When I visited Elder Sarah Wolfleg at the First Nations Health Authority office in Prince George last month, she shared traditional knowledge about illness prevention that predates modern public health by centuries. “Our ancestors understood isolation during illness,” Wolfleg explained. “When someone was sick, they would stay in a separate lodge until well. Our communities survived because we practiced what you now call ‘respiratory etiquette.'”
This ancient wisdom aligns perfectly with contemporary guidance. Dr. Theresa Tam, Canada’s Chief Public Health Officer, continues to emphasize staying home when sick as perhaps the most important preventive measure. Yet economic pressures make this simple advice difficult for many to follow.
Amita Gill, 38, who works in retail at a mall in Surrey, told me she can’t afford unpaid sick days. “I get exactly three paid sick days per year. After that, staying home means my family doesn’t eat. So I mask up and go in unless I’m literally unable to stand.”
Canada’s patchwork of provincial labor regulations means some workers have better protections than others. British Columbia and Ontario provide five paid sick days annually, while Quebec offers two. Other provinces have no guaranteed paid sick leave at all, creating what public health experts call “structural barriers to infection control.”
Beyond individual behaviors, environmental factors play crucial roles in respiratory illness transmission. Ventilation improvements – once a major focus of pandemic response – have largely stalled in many public and private spaces across Canada.
“We invested billions in plastic barriers that likely did little, while ignoring the fundamental importance of air exchange,” notes Dr. Raymond Zhou, environmental health researcher at the University of British Columbia. “Proper ventilation can reduce airborne transmission by up to 70% in some settings.”

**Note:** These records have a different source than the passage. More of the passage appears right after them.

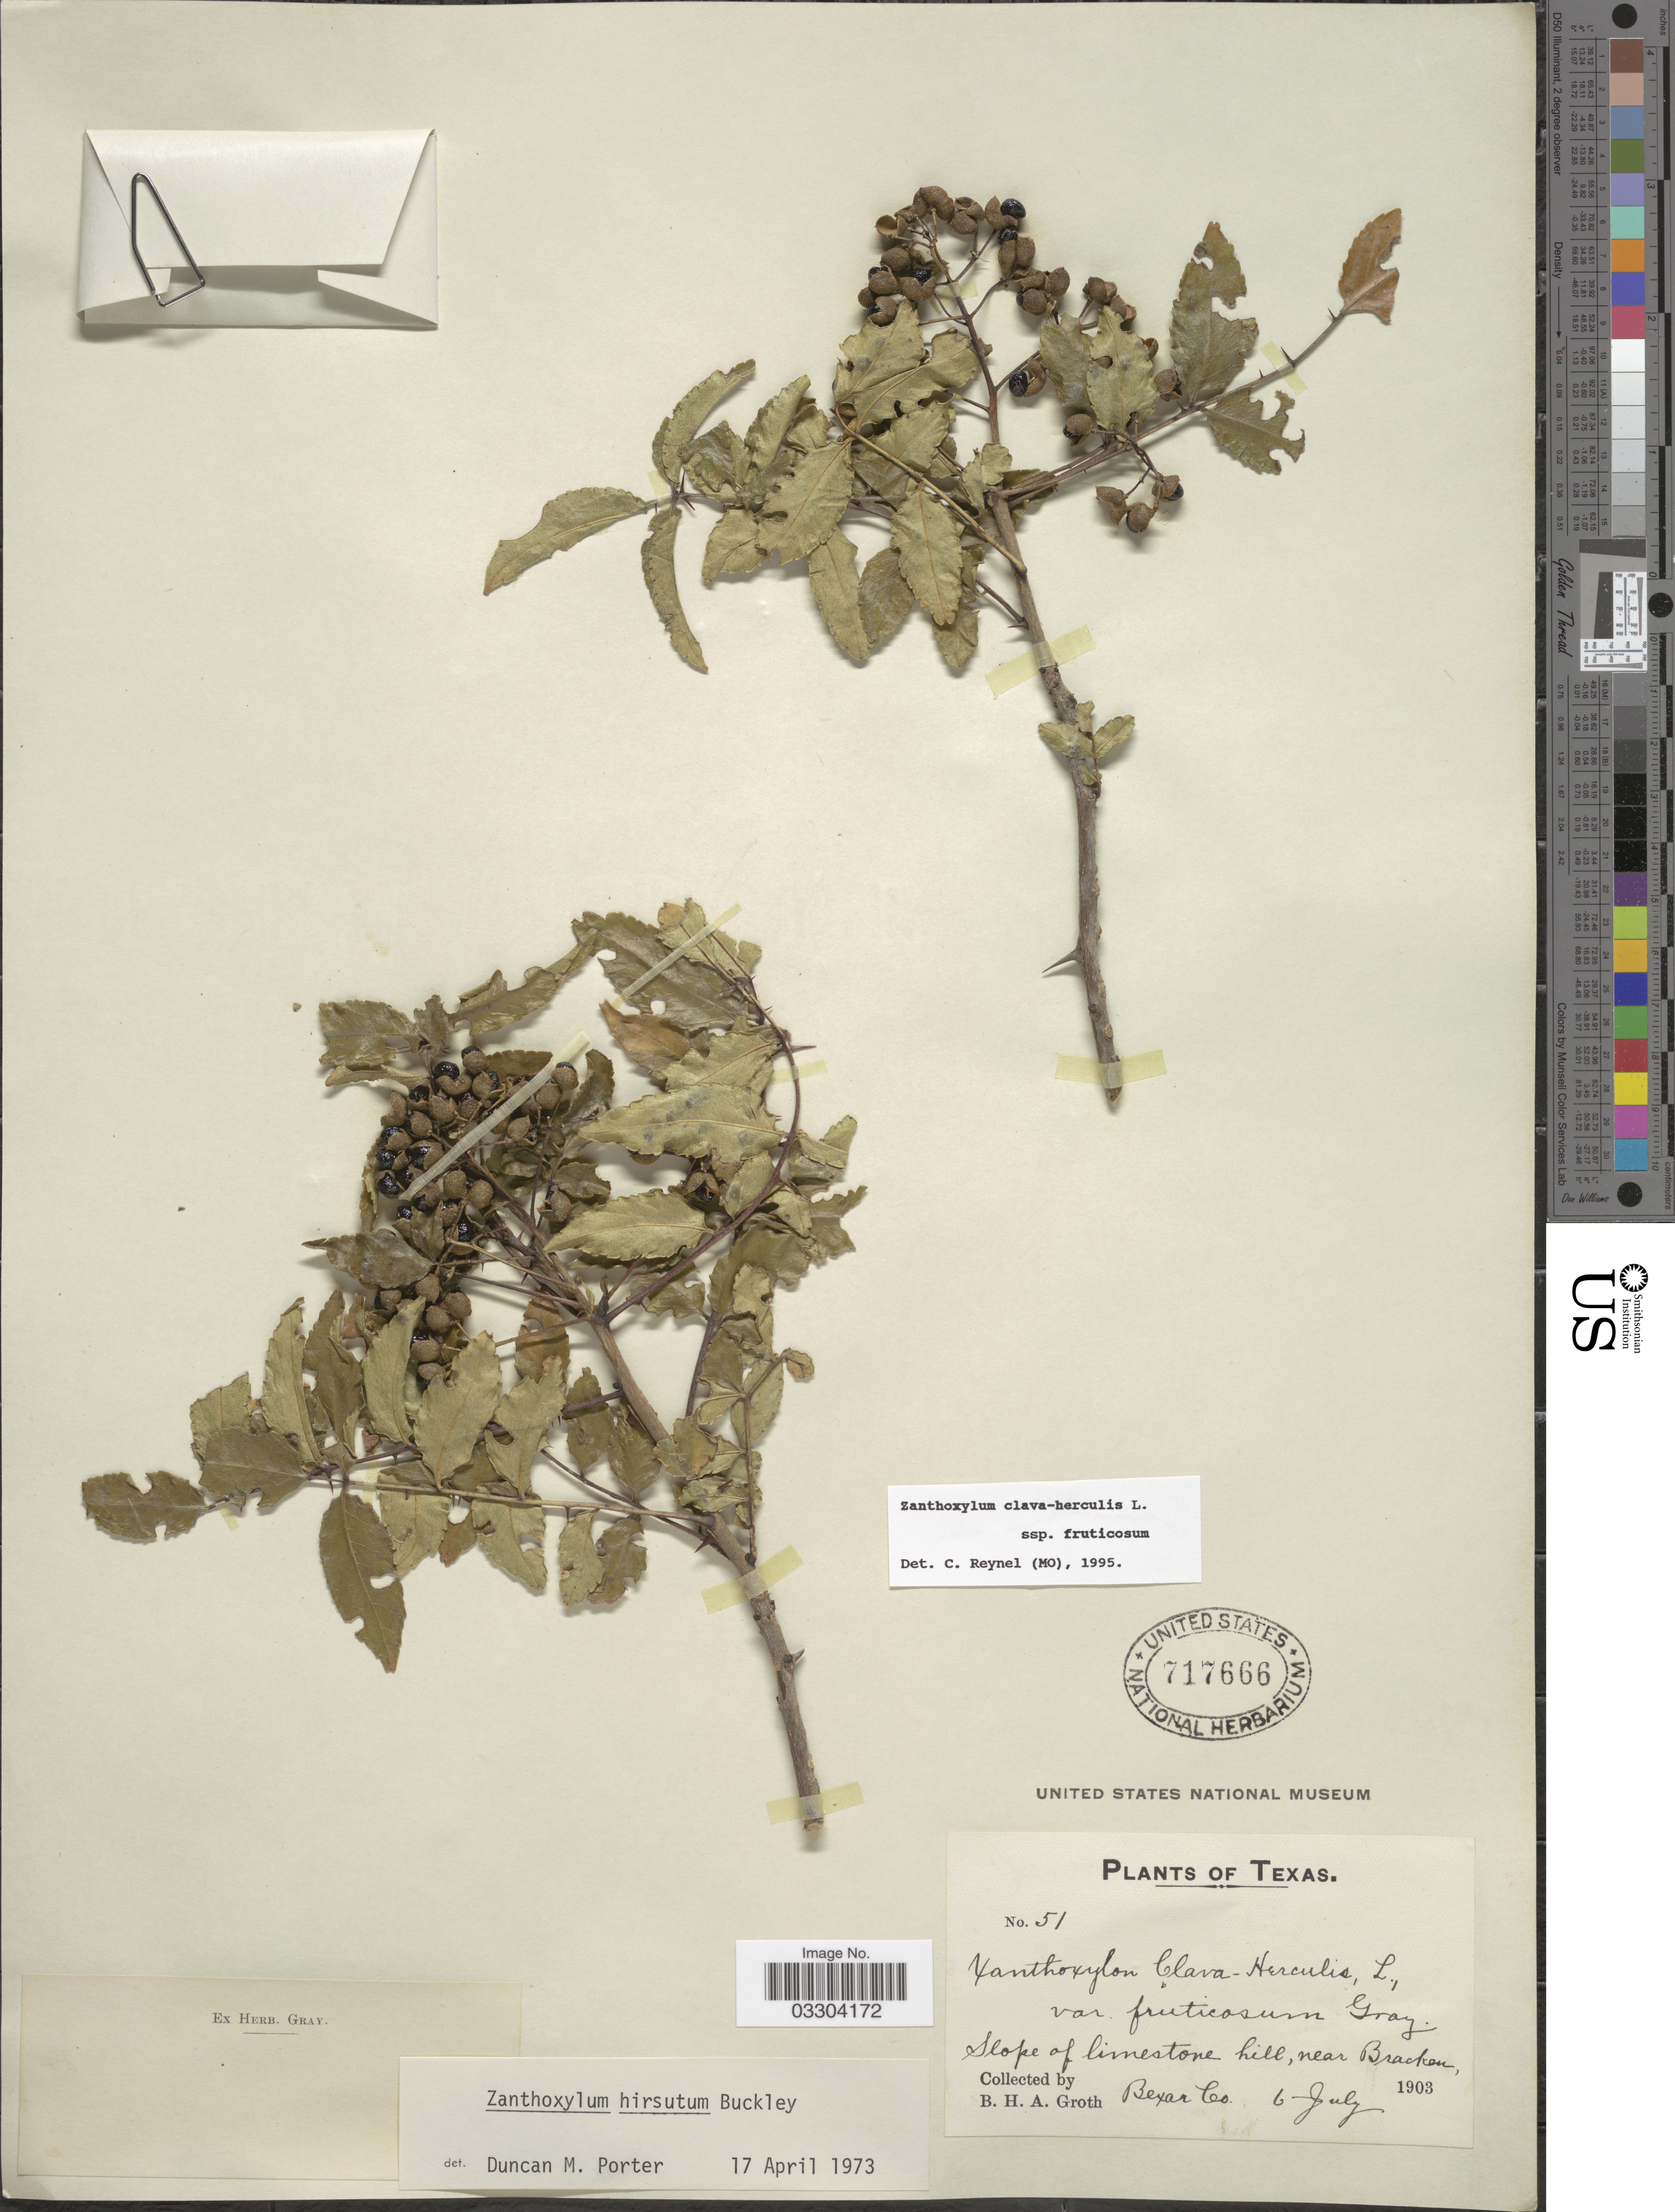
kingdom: Plantae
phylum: Tracheophyta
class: Magnoliopsida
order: Sapindales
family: Rutaceae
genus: Zanthoxylum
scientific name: Zanthoxylum clava-herculis subsp. fruticosum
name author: (A. Gray) Reynel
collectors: B. Groth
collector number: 51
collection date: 1903-07-06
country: United States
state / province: Texas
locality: Slope of limestone hill, near Bracken, Bexar Co.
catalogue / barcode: US 717666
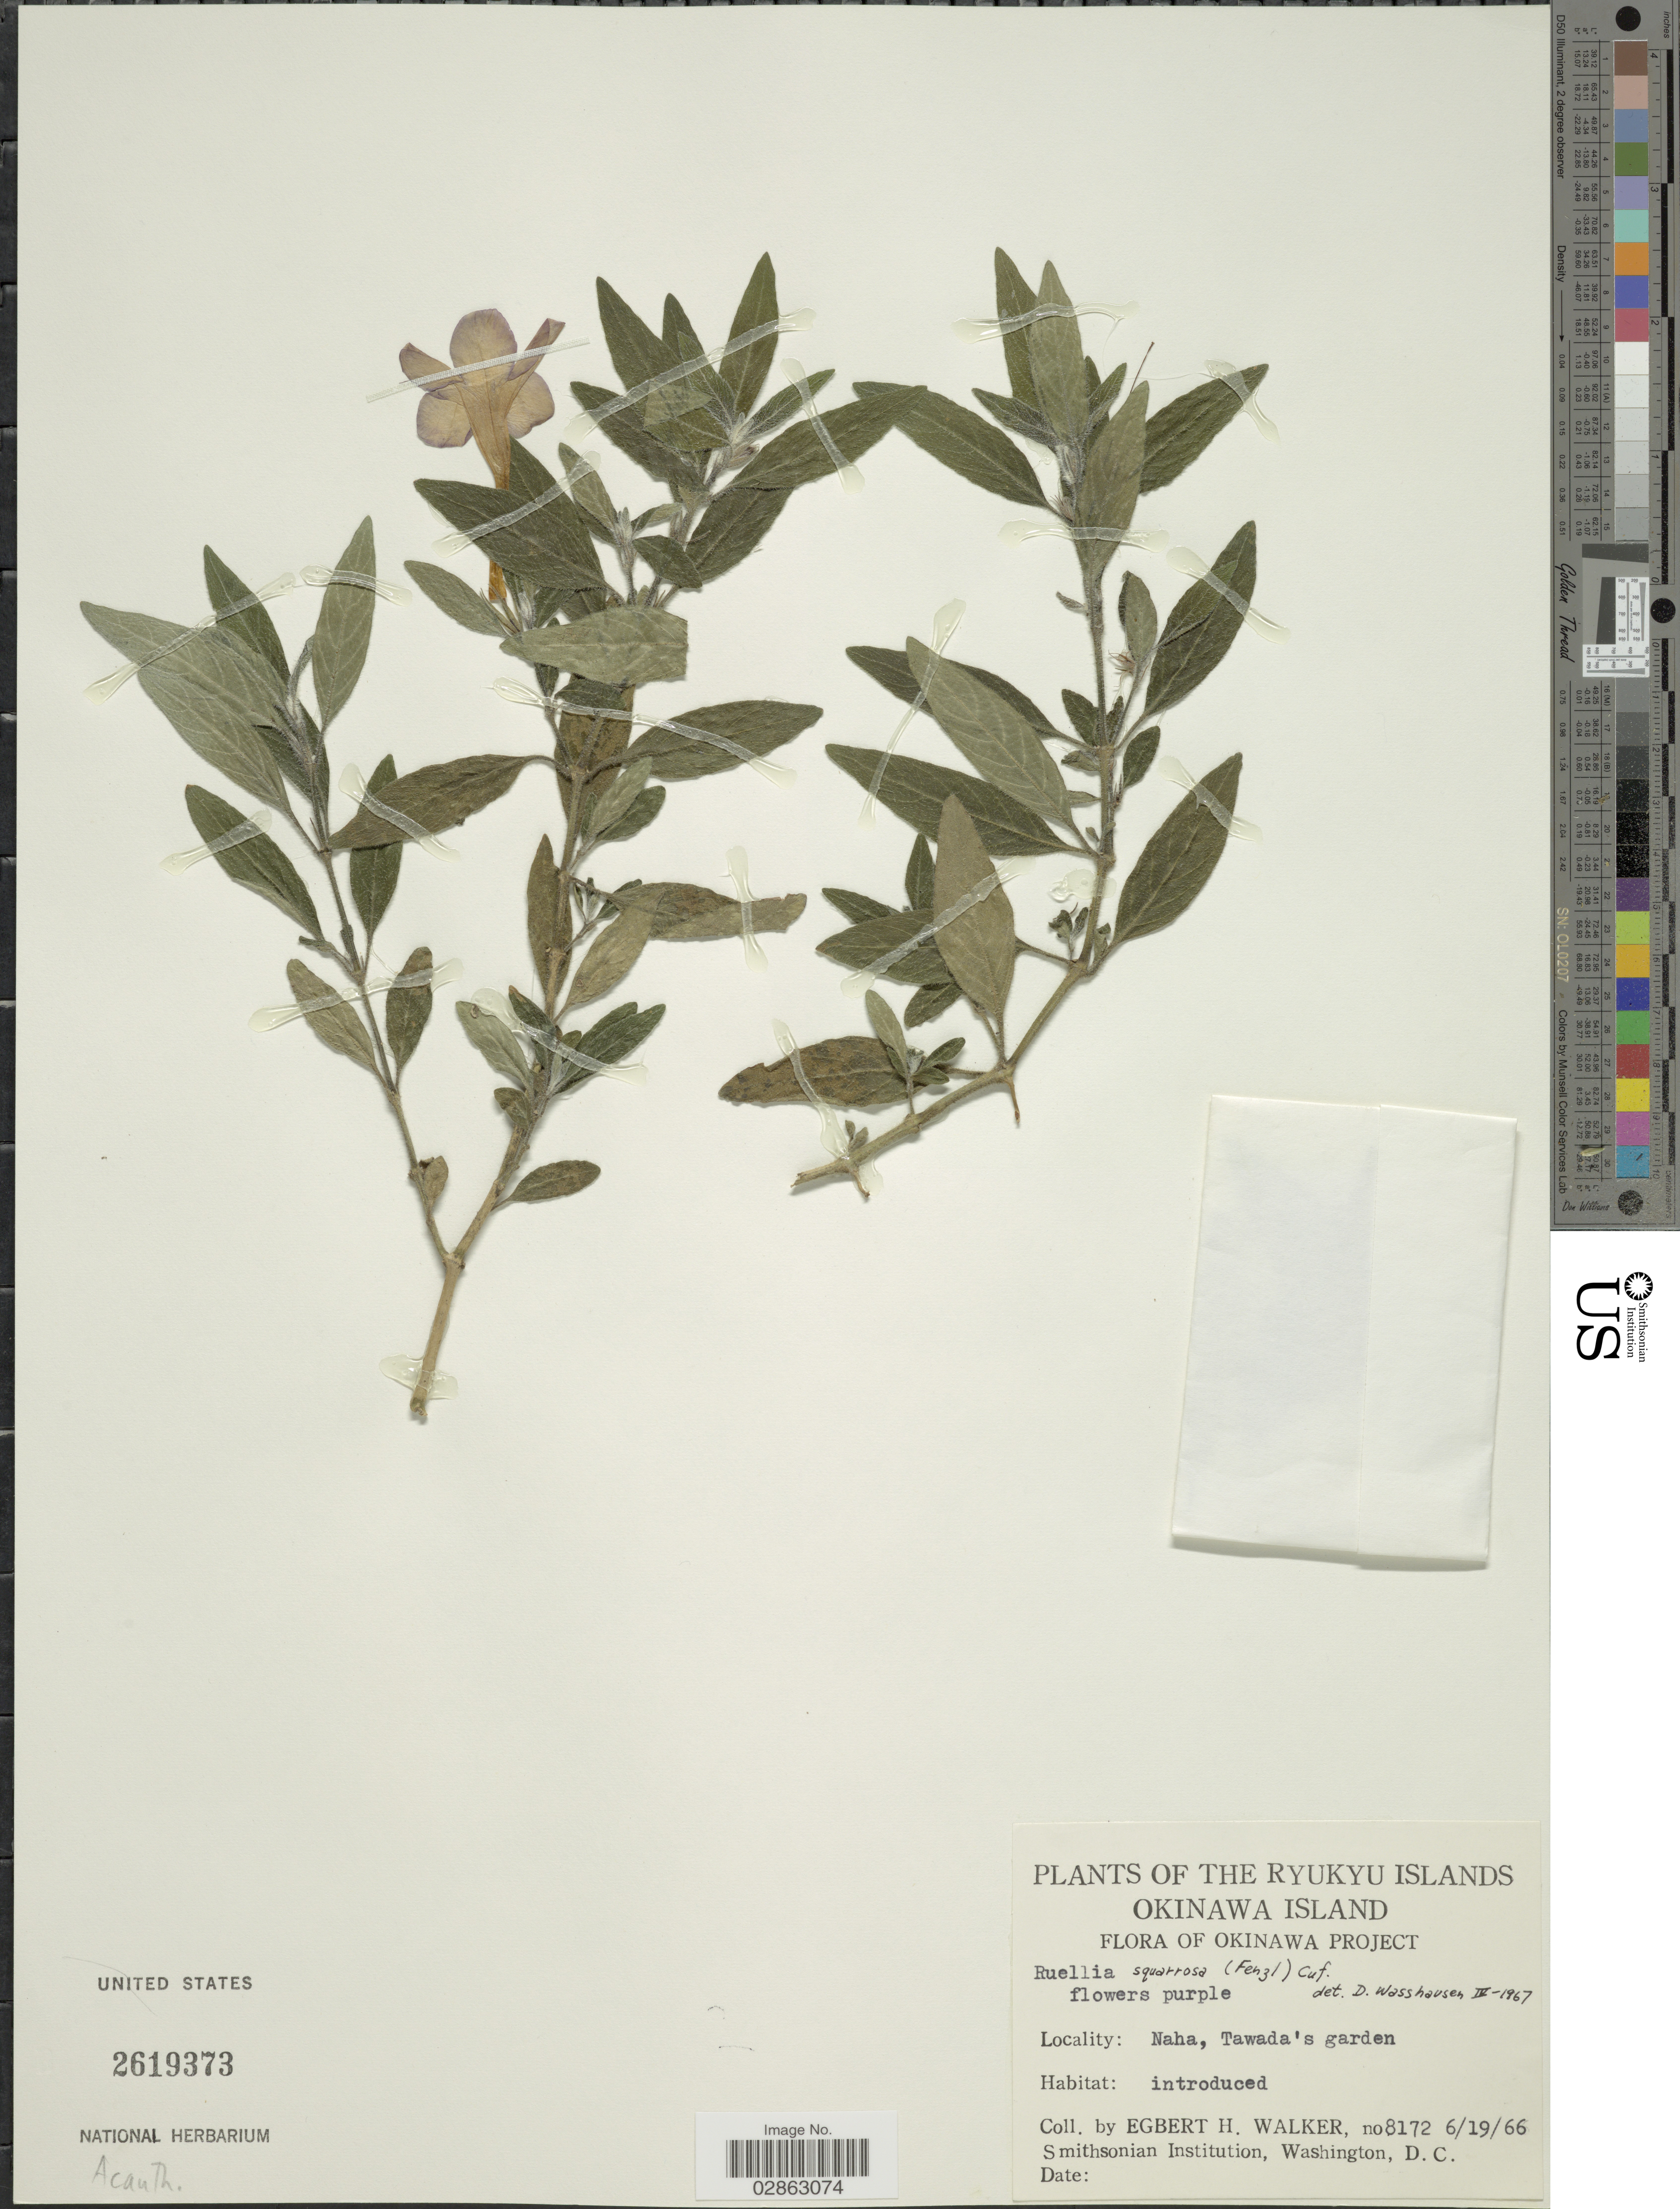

I observed this reality firsthand last week at Vancouver Community College, where windows remained sealed in a packed lecture hall despite unseasonably mild weather. Meanwhile, just two blocks away, the recently renovated public library features a state-of-the-art HVAC system with visible CO2 monitors displaying air quality metrics in real time.
For Canadian families navigating cold and flu season, experts recommend a balanced approach that incorporates multiple layers of protection. The basics remain unchanged: staying current with vaccinations, practicing good hand hygiene, maintaining respiratory etiquette (covering coughs and sneezes), and staying home when ill.
“Think of it like dressing for Canadian winter,” Dr. Levitt suggests. “You don’t just wear a hat and expect to stay warm. You need layers – the hat, gloves, coat, and boots. Infection prevention works the same way.”
For Maria Chen and her twins, these layers have become routine. As I watched them leave the health centre, the children automatically reached for sanitizer at the exit. “My kids don’t remember a world before elbow bumps and hand sanitizer,” Chen reflected. “I hope they’re learning lessons that will keep them healthy long after people stop talking about pandemics.”
As another Canadian winter approaches, these everyday moments of prevention may determine how severely illness spreads through our communities – reminding us that public health ultimately happens in private decisions made millions of times daily across the country.